- _WHAT THE EXERCISE ASKS_
The answer must be a single number: how many lines in the records below contain the word "Declaring".

- _LISTED RECORDS_
----------

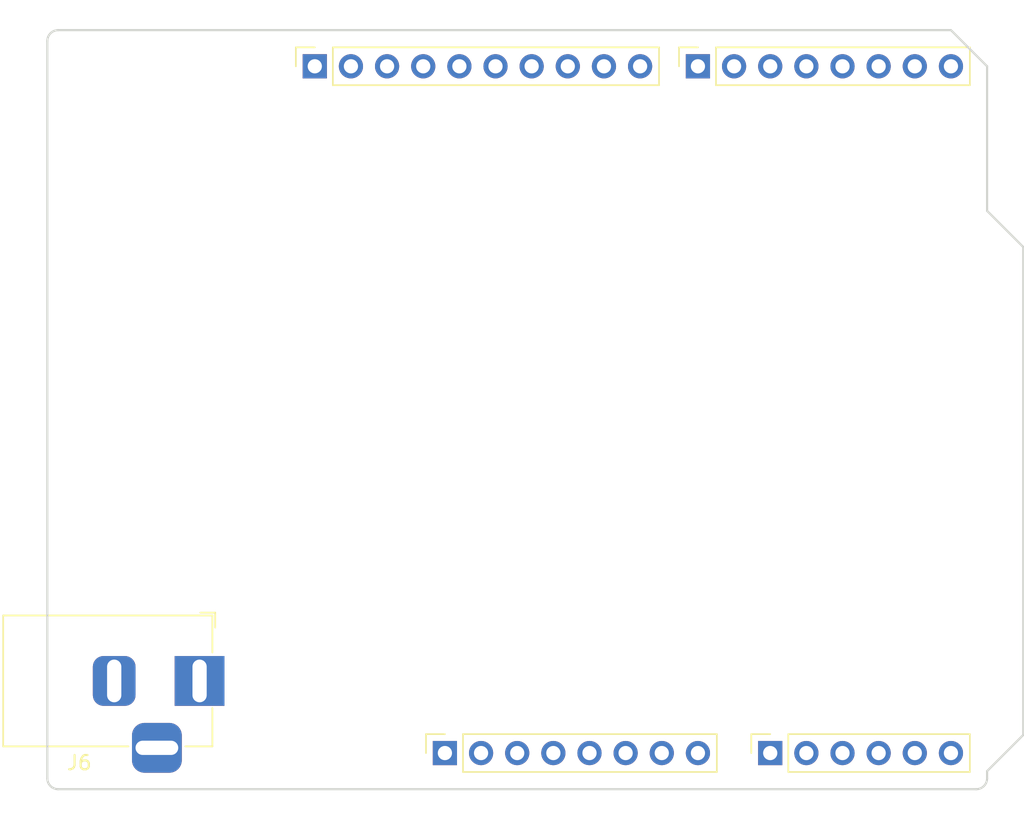
<source format=kicad_pcb>
(kicad_pcb
	(version 20241229)
	(generator "pcbnew")
	(generator_version "9.0")
	(general
		(thickness 1.6062)
		(legacy_teardrops no)
	)
	(paper "A4")
	(title_block
		(date "mar. 31 mars 2015")
	)
	(layers
		(0 "F.Cu" signal)
		(4 "In1.Cu" signal)
		(6 "In2.Cu" signal)
		(2 "B.Cu" signal)
		(9 "F.Adhes" user "F.Adhesive")
		(11 "B.Adhes" user "B.Adhesive")
		(13 "F.Paste" user)
		(15 "B.Paste" user)
		(5 "F.SilkS" user "F.Silkscreen")
		(7 "B.SilkS" user "B.Silkscreen")
		(1 "F.Mask" user)
		(3 "B.Mask" user)
		(17 "Dwgs.User" user "User.Drawings")
		(19 "Cmts.User" user "User.Comments")
		(21 "Eco1.User" user "User.Eco1")
		(23 "Eco2.User" user "User.Eco2")
		(25 "Edge.Cuts" user)
		(27 "Margin" user)
		(31 "F.CrtYd" user "F.Courtyard")
		(29 "B.CrtYd" user "B.Courtyard")
		(35 "F.Fab" user)
		(33 "B.Fab" user)
	)
	(setup
		(stackup
			(layer "F.SilkS"
				(type "Top Silk Screen")
			)
			(layer "F.Paste"
				(type "Top Solder Paste")
			)
			(layer "F.Mask"
				(type "Top Solder Mask")
				(color "Green")
				(thickness 0.01)
			)
			(layer "F.Cu"
				(type "copper")
				(thickness 0.035)
			)
			(layer "dielectric 1"
				(type "core")
				(thickness 0.2104)
				(material "FR4")
				(epsilon_r 4.5)
				(loss_tangent 0.02)
			)
			(layer "In1.Cu"
				(type "copper")
				(thickness 0.0152)
			)
			(layer "dielectric 2"
				(type "prepreg")
				(thickness 1.065)
				(material "FR4")
				(epsilon_r 4.5)
				(loss_tangent 0.02)
			)
			(layer "In2.Cu"
				(type "copper")
				(thickness 0.0152)
			)
			(layer "dielectric 3"
				(type "core")
				(thickness 0.2104)
				(material "FR4")
				(epsilon_r 4.5)
				(loss_tangent 0.02)
			)
			(layer "B.Cu"
				(type "copper")
				(thickness 0.035)
			)
			(layer "B.Mask"
				(type "Bottom Solder Mask")
				(color "Green")
				(thickness 0.01)
			)
			(layer "B.Paste"
				(type "Bottom Solder Paste")
			)
			(layer "B.SilkS"
				(type "Bottom Silk Screen")
			)
			(copper_finish "None")
			(dielectric_constraints no)
		)
		(pad_to_mask_clearance 0)
		(allow_soldermask_bridges_in_footprints no)
		(tenting front back)
		(aux_axis_origin 100 100)
		(grid_origin 100 100)
		(pcbplotparams
			(layerselection 0x00000000_00000000_00000000_000000a5)
			(plot_on_all_layers_selection 0x00000000_00000000_00000000_00000000)
			(disableapertmacros no)
			(usegerberextensions no)
			(usegerberattributes yes)
			(usegerberadvancedattributes yes)
			(creategerberjobfile yes)
			(dashed_line_dash_ratio 12.000000)
			(dashed_line_gap_ratio 3.000000)
			(svgprecision 6)
			(plotframeref no)
			(mode 1)
			(useauxorigin no)
			(hpglpennumber 1)
			(hpglpenspeed 20)
			(hpglpendiameter 15.000000)
			(pdf_front_fp_property_popups yes)
			(pdf_back_fp_property_popups yes)
			(pdf_metadata yes)
			(pdf_single_document no)
			(dxfpolygonmode yes)
			(dxfimperialunits yes)
			(dxfusepcbnewfont yes)
			(psnegative no)
			(psa4output no)
			(plot_black_and_white yes)
			(sketchpadsonfab no)
			(plotpadnumbers no)
			(hidednponfab no)
			(sketchdnponfab yes)
			(crossoutdnponfab yes)
			(subtractmaskfromsilk no)
			(outputformat 1)
			(mirror no)
			(drillshape 1)
			(scaleselection 1)
			(outputdirectory "")
		)
	)
	(net 0 "")
	(net 1 "GND")
	(net 2 "unconnected-(J1-Pad1)")
	(net 3 "+5V")
	(net 4 "/IOREF")
	(net 5 "/A0")
	(net 6 "/A1")
	(net 7 "/A2")
	(net 8 "/A3")
	(net 9 "/SDA{slash}A4")
	(net 10 "/SCL{slash}A5")
	(net 11 "/13")
	(net 12 "/12")
	(net 13 "/AREF")
	(net 14 "/8")
	(net 15 "/7")
	(net 16 "/*11")
	(net 17 "/*10")
	(net 18 "/*9")
	(net 19 "/4")
	(net 20 "/2")
	(net 21 "/*6")
	(net 22 "/*5")
	(net 23 "/TX{slash}1")
	(net 24 "/*3")
	(net 25 "/RX{slash}0")
	(net 26 "+3V3")
	(net 27 "/~{RESET}")
	(net 28 "+12V")
	(net 29 "/Vin")
	(footprint "Connector_PinSocket_2.54mm:PinSocket_1x08_P2.54mm_Vertical" (layer "F.Cu") (at 127.94 97.46 90))
	(footprint "Connector_PinSocket_2.54mm:PinSocket_1x06_P2.54mm_Vertical" (layer "F.Cu") (at 150.8 97.46 90))
	(footprint "Connector_PinSocket_2.54mm:PinSocket_1x10_P2.54mm_Vertical" (layer "F.Cu") (at 118.796 49.2 90))
	(footprint "Connector_PinSocket_2.54mm:PinSocket_1x08_P2.54mm_Vertical" (layer "F.Cu") (at 145.72 49.2 90))
	(footprint "Arduino_MountingHole:MountingHole_3.2mm" (layer "F.Cu") (at 115.24 49.2))
	(footprint "Connector_BarrelJack:BarrelJack_Horizontal" (layer "F.Cu") (at 110.7 92.3925))
	(footprint "Arduino_MountingHole:MountingHole_3.2mm" (layer "F.Cu") (at 113.97 97.46))
	(footprint "Arduino_MountingHole:MountingHole_3.2mm" (layer "F.Cu") (at 166.04 64.44))
	(footprint "Arduino_MountingHole:MountingHole_3.2mm" (layer "F.Cu") (at 166.04 92.38))
	(gr_line
		(start 166.04 59.36)
		(end 168.58 61.9)
		(stroke
			(width 0.15)
			(type solid)
		)
		(locked yes)
		(layer "Edge.Cuts")
		(uuid "14983443-9435-48e9-8e51-6faf3f00bdfc")
	)
	(gr_line
		(start 100 99.238)
		(end 100 47.422)
		(stroke
			(width 0.15)
			(type solid)
		)
		(locked yes)
		(layer "Edge.Cuts")
		(uuid "16738e8d-f64a-4520-b480-307e17fc6e64")
	)
	(gr_line
		(start 168.58 61.9)
		(end 168.58 96.19)
		(stroke
			(width 0.15)
			(type solid)
		)
		(locked yes)
		(layer "Edge.Cuts")
		(uuid "58c6d72f-4bb9-4dd3-8643-c635155dbbd9")
	)
	(gr_line
		(start 165.278 100)
		(end 100.762 100)
		(stroke
			(width 0.15)
			(type solid)
		)
		(locked yes)
		(layer "Edge.Cuts")
		(uuid "63988798-ab74-4066-afcb-7d5e2915caca")
	)
	(gr_line
		(start 100.762 46.66)
		(end 163.5 46.66)
		(stroke
			(width 0.15)
			(type solid)
		)
		(locked yes)
		(layer "Edge.Cuts")
		(uuid "6fef40a2-9c09-4d46-b120-a8241120c43b")
	)
	(gr_arc
		(start 100.762 100)
		(mid 100.223185 99.776815)
		(end 100 99.238)
		(stroke
			(width 0.15)
			(type solid)
		)
		(locked yes)
		(layer "Edge.Cuts")
		(uuid "814cca0a-9069-4535-992b-1bc51a8012a6")
	)
	(gr_line
		(start 168.58 96.19)
		(end 166.04 98.73)
		(stroke
			(width 0.15)
			(type solid)
		)
		(locked yes)
		(layer "Edge.Cuts")
		(uuid "93ebe48c-2f88-4531-a8a5-5f344455d694")
	)
	(gr_line
		(start 163.5 46.66)
		(end 166.04 49.2)
		(stroke
			(width 0.15)
			(type solid)
		)
		(locked yes)
		(layer "Edge.Cuts")
		(uuid "a1531b39-8dae-4637-9a8d-49791182f594")
	)
	(gr_arc
		(start 166.04 99.238)
		(mid 165.816815 99.776815)
		(end 165.278 100)
		(stroke
			(width 0.15)
			(type solid)
		)
		(locked yes)
		(layer "Edge.Cuts")
		(uuid "b69d9560-b866-4a54-9fbe-fec8c982890e")
	)
	(gr_line
		(start 166.04 49.2)
		(end 166.04 59.36)
		(stroke
			(width 0.15)
			(type solid)
		)
		(locked yes)
		(layer "Edge.Cuts")
		(uuid "e462bc5f-271d-43fc-ab39-c424cc8a72ce")
	)
	(gr_line
		(start 166.04 98.73)
		(end 166.04 99.238)
		(stroke
			(width 0.15)
			(type solid)
		)
		(locked yes)
		(layer "Edge.Cuts")
		(uuid "ea66c48c-ef77-4435-9521-1af21d8c2327")
	)
	(gr_arc
		(start 100 47.422)
		(mid 100.223185 46.883185)
		(end 100.762 46.66)
		(stroke
			(width 0.15)
			(type solid)
		)
		(locked yes)
		(layer "Edge.Cuts")
		(uuid "ef0ee1ce-7ed7-4e9c-abb9-dc0926a9353e")
	)
	(embedded_fonts no)
)

</source>
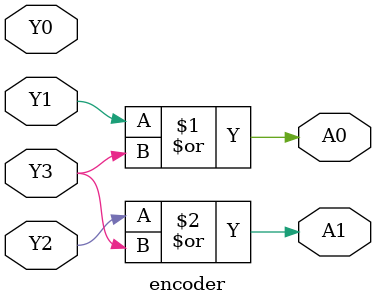
<source format=v>
module encoder(Y0,Y1,Y2,Y3,A0,A1);

    // Declaring inputs
    input Y0, Y1, Y2, Y3;

    // Declaring outputs
    output A0, A1;

    // Declaring interim signals

    // Module initiation

    // Logic Design
    assign A0 = Y1 | Y3;
    assign A1 = Y2 | Y3;

endmodule

</source>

----------

- _OUTPUT BELOW_
3